ADHD affects both men and women and can take a toll. How it affects ADHDers will vary, depending on gender, experiences, and so on. As the title suggests, for this post, I will discuss how having ADHD affects girls and women.
ADHD can be a struggle for women with ADHD. It affects us in several different ways, and not always in a good way. There are several things that women with ADHD struggle with, which are different than their male counterparts. It can be difficult to understand or see, as our struggles are more internal.
Here are a few things and ways that ADHD can impact women and girls.
#1: Negative Sense of Self and Self Talk
It can be so easy for women and girls with ADHD to struggle with this. We blame ourselves for things like being easily distracted or being so disorganized and messy. It can be so easy for us to focus on our struggles and what we have a difficult time with. It does affect our self esteem and our inner dialogue.
#2: Gender Roles
Whether we are aware of it or not, we can still find certain gender norms and expectations in society. Although they may not be communicated like it was decades ago, women with ADHD can still internalize gender-role related messages and feel as though they’re not good enough.
Women with ADHD tend to want to do things differently and not conform to gender roles. Due to our how our brain is wired, it can be easy to see why we’d prefer not to conform and do things that works for us.
#3: Emotional Impact
Research and studies have shown that women with ADHD are more likely to experience and be diagnosed with conditions, such as depression, anxiety, and eating disorders. Women with ADHD are more likely to be diagnosed with another condition than their male counterparts.

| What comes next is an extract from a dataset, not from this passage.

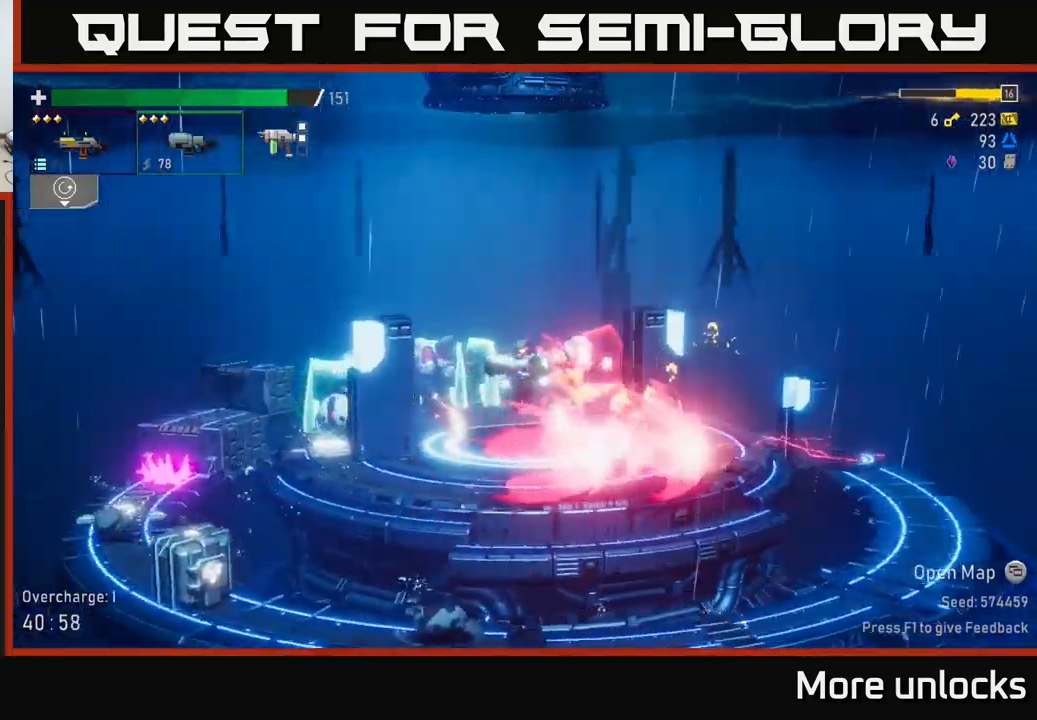
{"buttons": ["B"], "left_stick": "left", "right_stick": "center", "events": [[450, "B", "down"]]}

Hormones can definitely affect our symptoms and can sometimes make it worse. Women with ADHD may find that hormones during pregnancy and menopause can increase. Sometimes, we may slowly notice some differences when hormones fluctuate.
There are so many things that affect women with ADHD, and not always in the best way. The thing is that the impact ADHD has on girls and women isn’t always noticeable, as so much of it is internalized. We may not always be comfortable talking about it.